Spoiler Alert: massive Game of Thrones spoilers ahead.
They killed the wrong dragon.
Here’s the deal. As we’ve gotten farther and farther into Game of Thrones this season its clear to me that David Benioff and D.B. Weiss are just making this stuff up as they go along, and as a result, the show is drifting farther and farther away from what made it great in the first place. The last episode, Beyond the Wall is a clear example of this.
First, don’t get me wrong, I know that the show is ahead of the books and there’s zero chance the books will ever catch up. And I could accept this, comforted by the fact that the HBO writers were still working off of George’s outlines and under his guidance.
For instance, at the end of The Door, in the interviews they do with the writers, they referenced a meeting with George where he told them about Hodor’s final stand. This was a good thing. It told me that, even though the show was ahead of the books, it was grounded in the same canon and stewardship.
Fast forward to Beyond the Wall.
In the post-show interview, we have Benioff and Weiss explaining how they had to devise a way for Jon and his crew to survive, surrounded by an army of the walking dead, which led to the writers concocting the island in the middle of a frozen lake.
So now we know. We know that the writers are working from the thinnest of plot outlines, to the point that they’re constructing entire scenes and situations completely on their own, and the show and story are suffering as a result.
Take Thoros for instance. Mauled by a bear, on the brink of death, Beric touches him with his flaming sword, and Thoros walks another 3 miles in the snow just to die of exposure.
Contrast that to Hodor and the end of The Door where Hodor’s final stand is a crash of emotions; sadness, loss, pride, anger, all intensified by the simultaneous revelation of how he became Hodor in the first place.
It felt like something. Thoros just dies on the ground. What a wasted opportunity.
The same goes for Benjen. “Here, Jon, take my horse. I’ll swing my flaming ball a few times and go down without a fight.”. Seriously? We haven’t seen this guy in ages and he just goes out with a whimper?
Which brings me to Viserion. As New Rockstars explains in their ep 7 breakdown, in the books Viserion is characterized as the most loving and attached of the three dragons; the “baby” if you will.
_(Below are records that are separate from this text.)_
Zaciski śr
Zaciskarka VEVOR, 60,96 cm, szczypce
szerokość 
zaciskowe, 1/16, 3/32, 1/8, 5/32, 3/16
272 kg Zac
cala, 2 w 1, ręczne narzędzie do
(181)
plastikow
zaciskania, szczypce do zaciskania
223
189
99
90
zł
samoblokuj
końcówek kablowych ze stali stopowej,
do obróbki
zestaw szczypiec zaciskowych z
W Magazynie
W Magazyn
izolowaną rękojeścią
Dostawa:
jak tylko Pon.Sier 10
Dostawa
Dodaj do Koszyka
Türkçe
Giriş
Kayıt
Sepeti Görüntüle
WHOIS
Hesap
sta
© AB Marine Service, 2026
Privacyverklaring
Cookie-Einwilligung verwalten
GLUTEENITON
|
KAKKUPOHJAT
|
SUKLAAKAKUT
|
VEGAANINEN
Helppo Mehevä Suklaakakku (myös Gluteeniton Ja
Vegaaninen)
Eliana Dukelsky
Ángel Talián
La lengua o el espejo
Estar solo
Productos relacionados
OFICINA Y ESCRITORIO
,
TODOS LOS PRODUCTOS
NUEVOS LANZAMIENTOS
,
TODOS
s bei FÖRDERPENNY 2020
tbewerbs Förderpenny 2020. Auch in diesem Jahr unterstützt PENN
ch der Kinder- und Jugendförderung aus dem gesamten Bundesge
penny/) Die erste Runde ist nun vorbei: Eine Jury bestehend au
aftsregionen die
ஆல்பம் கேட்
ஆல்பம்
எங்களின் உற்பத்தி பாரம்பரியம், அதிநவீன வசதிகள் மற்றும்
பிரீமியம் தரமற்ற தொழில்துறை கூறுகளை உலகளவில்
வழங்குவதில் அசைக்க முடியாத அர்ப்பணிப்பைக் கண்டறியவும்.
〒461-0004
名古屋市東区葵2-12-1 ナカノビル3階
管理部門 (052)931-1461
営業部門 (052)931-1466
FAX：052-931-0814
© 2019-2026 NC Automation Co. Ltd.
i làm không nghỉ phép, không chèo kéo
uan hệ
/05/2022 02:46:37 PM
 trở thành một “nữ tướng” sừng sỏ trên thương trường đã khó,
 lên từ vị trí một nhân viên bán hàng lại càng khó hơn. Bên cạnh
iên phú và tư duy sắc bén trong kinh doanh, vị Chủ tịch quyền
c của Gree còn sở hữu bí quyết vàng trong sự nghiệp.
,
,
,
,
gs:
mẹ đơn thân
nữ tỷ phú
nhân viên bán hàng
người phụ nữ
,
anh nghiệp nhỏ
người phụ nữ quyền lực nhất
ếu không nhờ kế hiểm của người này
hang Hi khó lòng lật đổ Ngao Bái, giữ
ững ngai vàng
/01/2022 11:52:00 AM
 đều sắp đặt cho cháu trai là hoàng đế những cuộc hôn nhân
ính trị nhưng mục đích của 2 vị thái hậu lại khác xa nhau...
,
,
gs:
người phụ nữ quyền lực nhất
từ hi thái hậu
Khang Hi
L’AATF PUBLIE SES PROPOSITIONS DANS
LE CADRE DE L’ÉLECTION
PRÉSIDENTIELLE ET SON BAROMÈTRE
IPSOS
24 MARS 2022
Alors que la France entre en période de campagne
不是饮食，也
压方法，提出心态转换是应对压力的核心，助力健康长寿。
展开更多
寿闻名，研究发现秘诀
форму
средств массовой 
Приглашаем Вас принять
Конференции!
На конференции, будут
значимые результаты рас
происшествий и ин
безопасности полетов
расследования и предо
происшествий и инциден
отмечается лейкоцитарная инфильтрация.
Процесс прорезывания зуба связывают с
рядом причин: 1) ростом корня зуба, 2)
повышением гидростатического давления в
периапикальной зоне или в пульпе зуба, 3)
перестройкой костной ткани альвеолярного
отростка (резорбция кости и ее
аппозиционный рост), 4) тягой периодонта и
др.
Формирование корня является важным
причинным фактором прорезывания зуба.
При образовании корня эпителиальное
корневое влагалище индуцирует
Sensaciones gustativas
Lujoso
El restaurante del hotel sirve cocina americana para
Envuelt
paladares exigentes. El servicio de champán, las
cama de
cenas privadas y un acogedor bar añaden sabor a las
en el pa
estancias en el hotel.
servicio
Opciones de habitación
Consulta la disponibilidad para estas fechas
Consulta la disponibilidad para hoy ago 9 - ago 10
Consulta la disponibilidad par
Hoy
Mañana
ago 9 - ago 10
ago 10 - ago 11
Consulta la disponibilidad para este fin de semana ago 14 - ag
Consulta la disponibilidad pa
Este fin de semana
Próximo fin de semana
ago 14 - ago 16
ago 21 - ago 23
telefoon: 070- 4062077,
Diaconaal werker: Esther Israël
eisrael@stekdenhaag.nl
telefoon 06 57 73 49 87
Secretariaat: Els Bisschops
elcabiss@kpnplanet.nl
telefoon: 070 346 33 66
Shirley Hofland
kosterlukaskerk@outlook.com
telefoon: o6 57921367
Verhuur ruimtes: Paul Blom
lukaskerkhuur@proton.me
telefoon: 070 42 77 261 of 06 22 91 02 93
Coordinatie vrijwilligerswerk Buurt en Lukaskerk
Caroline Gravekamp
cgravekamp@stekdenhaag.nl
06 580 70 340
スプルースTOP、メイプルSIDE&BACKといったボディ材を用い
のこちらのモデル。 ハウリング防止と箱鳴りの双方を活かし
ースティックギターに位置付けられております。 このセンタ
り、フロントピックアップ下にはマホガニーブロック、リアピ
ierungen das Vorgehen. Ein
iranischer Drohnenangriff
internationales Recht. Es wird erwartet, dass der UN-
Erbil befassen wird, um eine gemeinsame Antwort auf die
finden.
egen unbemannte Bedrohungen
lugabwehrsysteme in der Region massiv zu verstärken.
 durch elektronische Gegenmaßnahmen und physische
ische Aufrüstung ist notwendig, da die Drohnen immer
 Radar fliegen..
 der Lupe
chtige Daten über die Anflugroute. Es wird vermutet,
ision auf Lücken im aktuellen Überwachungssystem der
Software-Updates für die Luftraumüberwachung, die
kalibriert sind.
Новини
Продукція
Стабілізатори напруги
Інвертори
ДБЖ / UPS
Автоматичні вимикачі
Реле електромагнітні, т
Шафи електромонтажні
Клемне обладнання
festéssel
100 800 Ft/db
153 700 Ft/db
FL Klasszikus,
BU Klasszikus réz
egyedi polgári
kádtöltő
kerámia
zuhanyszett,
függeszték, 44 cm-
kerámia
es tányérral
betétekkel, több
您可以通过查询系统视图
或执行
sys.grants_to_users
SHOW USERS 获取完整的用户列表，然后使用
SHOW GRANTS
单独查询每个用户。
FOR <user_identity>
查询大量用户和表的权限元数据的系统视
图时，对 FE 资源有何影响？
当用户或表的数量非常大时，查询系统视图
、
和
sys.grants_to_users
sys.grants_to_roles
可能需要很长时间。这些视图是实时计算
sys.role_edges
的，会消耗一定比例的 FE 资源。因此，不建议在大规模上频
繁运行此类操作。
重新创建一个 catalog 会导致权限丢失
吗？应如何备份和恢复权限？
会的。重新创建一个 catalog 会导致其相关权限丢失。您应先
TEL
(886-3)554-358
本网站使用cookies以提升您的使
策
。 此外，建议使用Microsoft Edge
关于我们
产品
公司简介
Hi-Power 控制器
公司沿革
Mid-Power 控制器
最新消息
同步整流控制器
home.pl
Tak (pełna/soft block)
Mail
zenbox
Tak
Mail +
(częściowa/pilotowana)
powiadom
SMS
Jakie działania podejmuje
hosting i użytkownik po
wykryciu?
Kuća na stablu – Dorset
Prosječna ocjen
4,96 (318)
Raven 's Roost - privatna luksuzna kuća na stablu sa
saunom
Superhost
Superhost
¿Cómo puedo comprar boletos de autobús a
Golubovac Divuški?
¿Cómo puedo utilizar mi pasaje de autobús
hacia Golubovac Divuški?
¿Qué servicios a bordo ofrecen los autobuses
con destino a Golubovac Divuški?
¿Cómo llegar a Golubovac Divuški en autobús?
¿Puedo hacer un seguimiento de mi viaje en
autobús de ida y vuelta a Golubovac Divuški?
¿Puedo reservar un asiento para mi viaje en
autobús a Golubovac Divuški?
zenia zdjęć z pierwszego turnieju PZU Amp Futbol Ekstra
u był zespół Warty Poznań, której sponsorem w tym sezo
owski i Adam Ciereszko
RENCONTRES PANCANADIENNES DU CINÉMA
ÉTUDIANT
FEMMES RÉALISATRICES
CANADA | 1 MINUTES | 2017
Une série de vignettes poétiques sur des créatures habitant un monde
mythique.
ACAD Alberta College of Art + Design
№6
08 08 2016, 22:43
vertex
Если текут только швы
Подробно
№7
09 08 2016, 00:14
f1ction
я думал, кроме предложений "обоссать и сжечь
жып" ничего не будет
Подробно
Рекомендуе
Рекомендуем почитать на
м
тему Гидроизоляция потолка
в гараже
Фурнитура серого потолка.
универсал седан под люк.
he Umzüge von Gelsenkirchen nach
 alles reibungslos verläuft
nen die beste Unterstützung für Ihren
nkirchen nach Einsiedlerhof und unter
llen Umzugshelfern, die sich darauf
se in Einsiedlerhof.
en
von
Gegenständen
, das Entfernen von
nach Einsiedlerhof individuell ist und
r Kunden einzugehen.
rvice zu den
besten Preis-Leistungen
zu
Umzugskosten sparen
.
In the show we barely see him, so the loss just feels shallow and like the writers are merely the “ok, we gave the Night King a dragon” box.
I remember when I first started watching Game of Thrones it was so exciting because no one was safe; anyone could be killed at a moment’s notice. Now that suspense is gone. If they really wanted to do something right, they should have killed Drogon.
Nobody would have seen that coming. It would have dealt a real blow to Daeny and given the Night King a real edge. Not only would he have a dragon, he’d have the biggest one, and the one Daeny was closest to. It would have been a great, “oh, shit, I did not see that coming!” moment, like the ones that put the show on the map in the first place.
But nope, instead we get more shallow moments as the show continues its slide into mediocrity.
If the show wants to get back on track, they need to put the fear back in the viewer’s mind. Give us back the unexpected. Jamie losing a hand, Ed losing his head. Give us something that makes us think we can’t figure it all out in the first five minutes.